The housekeeper blinked in surprise. “That makes no sense. Harry and—” She gasped. “Wait. The smugglers have returned?”
“I saw them,” Henry said. “They went round the side of the house, toward the old cellars.”
“Harry and the others were to keep watch from the kitchen,” Mrs. Hodges replied.
“But no one has been in the kitchen for some time, and the stables are dark.”
Mrs. Hodges grimaced. “That idiot Harry is probably asleep in his bed.”
“Even so, that doesn’t explain why none of the grooms are on guard. Mrs. Hodges, do you have the keys to the gun cabinet?”
The other woman simply gaped at her.
“I don’t want to have to run all the way to the other side of the house and rummage in my husband’s desk,” Emma impatiently said.
Mrs. Hodges shook herself. “I have a set in my locked drawer.”

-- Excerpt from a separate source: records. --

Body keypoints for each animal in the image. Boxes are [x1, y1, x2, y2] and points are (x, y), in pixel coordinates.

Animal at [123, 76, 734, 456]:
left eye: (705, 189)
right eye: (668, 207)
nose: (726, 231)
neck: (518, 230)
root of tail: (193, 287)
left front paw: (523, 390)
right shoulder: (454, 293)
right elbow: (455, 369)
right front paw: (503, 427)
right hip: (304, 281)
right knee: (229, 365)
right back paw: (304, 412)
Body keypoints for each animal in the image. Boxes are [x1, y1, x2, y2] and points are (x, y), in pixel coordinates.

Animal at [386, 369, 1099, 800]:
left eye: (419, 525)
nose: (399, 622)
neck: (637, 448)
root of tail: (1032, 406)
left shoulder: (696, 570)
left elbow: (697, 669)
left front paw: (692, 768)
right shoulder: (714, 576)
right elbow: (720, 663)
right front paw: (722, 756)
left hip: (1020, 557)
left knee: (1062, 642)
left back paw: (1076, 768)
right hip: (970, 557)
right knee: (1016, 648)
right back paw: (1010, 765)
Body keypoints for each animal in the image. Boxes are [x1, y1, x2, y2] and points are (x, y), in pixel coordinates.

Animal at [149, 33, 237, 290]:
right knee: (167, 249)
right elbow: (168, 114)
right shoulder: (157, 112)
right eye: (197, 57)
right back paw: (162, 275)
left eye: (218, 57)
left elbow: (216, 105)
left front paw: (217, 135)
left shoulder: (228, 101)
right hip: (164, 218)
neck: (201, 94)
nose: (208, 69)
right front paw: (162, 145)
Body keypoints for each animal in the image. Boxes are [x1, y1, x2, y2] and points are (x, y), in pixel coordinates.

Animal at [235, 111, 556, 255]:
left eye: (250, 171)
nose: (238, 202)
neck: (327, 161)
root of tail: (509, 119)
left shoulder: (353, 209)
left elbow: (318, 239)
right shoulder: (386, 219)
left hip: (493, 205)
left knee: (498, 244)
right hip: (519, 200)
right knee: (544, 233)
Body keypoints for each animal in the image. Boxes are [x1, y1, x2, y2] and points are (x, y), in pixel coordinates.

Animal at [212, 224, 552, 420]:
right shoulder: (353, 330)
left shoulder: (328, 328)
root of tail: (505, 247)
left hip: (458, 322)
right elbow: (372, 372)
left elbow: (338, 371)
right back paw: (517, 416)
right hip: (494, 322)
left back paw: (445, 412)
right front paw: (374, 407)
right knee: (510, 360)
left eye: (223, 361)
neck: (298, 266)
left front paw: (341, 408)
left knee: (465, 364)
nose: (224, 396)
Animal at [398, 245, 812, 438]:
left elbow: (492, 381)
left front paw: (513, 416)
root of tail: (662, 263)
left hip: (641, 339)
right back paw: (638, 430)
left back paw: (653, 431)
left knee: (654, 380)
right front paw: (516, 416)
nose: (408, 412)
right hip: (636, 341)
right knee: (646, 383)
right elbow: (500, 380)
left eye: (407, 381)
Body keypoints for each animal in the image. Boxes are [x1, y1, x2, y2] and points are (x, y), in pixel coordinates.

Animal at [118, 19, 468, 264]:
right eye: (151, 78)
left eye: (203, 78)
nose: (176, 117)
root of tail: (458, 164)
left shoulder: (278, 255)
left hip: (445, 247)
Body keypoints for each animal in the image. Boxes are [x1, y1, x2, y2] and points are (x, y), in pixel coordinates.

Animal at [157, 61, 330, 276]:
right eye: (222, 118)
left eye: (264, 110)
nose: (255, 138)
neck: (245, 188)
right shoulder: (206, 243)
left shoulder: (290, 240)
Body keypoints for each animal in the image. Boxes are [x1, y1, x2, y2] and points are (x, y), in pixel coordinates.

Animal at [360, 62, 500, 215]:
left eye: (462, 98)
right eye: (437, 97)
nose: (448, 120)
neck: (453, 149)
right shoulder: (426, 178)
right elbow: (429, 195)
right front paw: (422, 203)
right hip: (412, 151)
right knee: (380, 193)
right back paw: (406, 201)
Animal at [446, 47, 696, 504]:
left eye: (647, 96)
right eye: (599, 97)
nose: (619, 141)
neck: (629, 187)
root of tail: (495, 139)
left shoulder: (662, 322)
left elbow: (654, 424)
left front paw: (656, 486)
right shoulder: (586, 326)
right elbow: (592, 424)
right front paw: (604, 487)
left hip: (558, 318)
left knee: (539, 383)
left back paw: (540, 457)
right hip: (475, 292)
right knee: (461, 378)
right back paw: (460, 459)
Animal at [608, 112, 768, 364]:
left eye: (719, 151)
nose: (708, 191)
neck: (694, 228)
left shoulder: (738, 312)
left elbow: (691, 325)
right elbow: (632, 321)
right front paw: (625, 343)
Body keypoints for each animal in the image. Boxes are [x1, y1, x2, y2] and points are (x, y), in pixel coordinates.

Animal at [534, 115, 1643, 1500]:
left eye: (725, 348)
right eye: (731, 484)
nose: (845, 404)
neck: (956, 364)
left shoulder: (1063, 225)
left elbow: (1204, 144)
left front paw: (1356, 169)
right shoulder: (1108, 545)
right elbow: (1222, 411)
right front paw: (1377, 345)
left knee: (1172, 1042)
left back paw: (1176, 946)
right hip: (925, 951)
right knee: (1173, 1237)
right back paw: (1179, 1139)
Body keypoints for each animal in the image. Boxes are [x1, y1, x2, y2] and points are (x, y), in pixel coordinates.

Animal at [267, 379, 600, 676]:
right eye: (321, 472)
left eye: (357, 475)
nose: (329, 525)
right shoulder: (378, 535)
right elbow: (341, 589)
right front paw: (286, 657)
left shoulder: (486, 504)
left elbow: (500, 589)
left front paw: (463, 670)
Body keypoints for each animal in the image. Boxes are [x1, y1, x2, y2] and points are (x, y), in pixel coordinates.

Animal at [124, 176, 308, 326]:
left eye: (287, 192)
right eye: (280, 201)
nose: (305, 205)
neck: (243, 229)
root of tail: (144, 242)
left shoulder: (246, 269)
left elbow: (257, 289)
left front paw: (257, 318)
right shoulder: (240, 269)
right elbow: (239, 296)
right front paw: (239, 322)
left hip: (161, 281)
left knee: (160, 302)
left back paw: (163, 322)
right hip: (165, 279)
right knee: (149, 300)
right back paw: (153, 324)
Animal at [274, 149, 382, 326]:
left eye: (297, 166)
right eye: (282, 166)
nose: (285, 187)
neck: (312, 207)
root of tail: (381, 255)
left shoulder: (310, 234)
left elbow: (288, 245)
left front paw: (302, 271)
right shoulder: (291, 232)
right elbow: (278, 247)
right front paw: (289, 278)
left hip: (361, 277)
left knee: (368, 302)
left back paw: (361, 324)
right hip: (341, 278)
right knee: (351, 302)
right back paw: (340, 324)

As she collected the keys, Emma turned to Henry. “Dear, I want you to go up to the servants quarters and see if Harry is in his room. If he is, fetch him down to the kitchen and wait for us there.”
He nodded and headed for the door.
“Oh, and if you see anything to alarm you,” she added, “I want you to hide, all right?”
“Don’t worry about me, Auntie Emma,” he stoutly replied before slipping out the door.
“Mrs. Knightley, you’re frightening me.”
“Something isn’t right, Mrs. Hodges.” Emma took the keys. “I’m going to assume we’re safe in the house, but it’s best not to take chances.”
They hastened to the old butler’s pantry, a few doors down. For the past several years it had served as storage and as the abbey’s gun cabinet. Emma hoped she would find a weapon she could manage. When she was seventeen, she’d gone through a phase when she’d become interested in hunting, more to annoy George than anything else. Naturally, he’d not reacted as she’d expected but had instead taught her how to properly load and handle a shotgun. Then when he’d suggested she go shooting with him, she’d balked. Emma had never thought of herself as particularly squeamish, but George’s little lesson had taught her otherwise.
Now, though, she could only be grateful he’d taught her something she’d never expected would come in handy.
Emma pushed an old chair out of the way—really, this room needed agreatdeal of work if she were ever to use it as her office—and unlocked the gun cabinet. Mrs. Hodges, now carrying a lamp, held it up to illuminate the contents. A pistol was probably the better choice for their current situation, but she was most familiar with a shotgun. As a weapon, it looked more intimidating—if it came to a confrontation, she hoped intimidation would be all that was required. The notion of actually firing at another person was off-putting, to say the least.
“Shotgun it is, then,” she murmured.
As she carefully extracted the weapon from the cabinet, Mrs.Hodges cast her wary glance.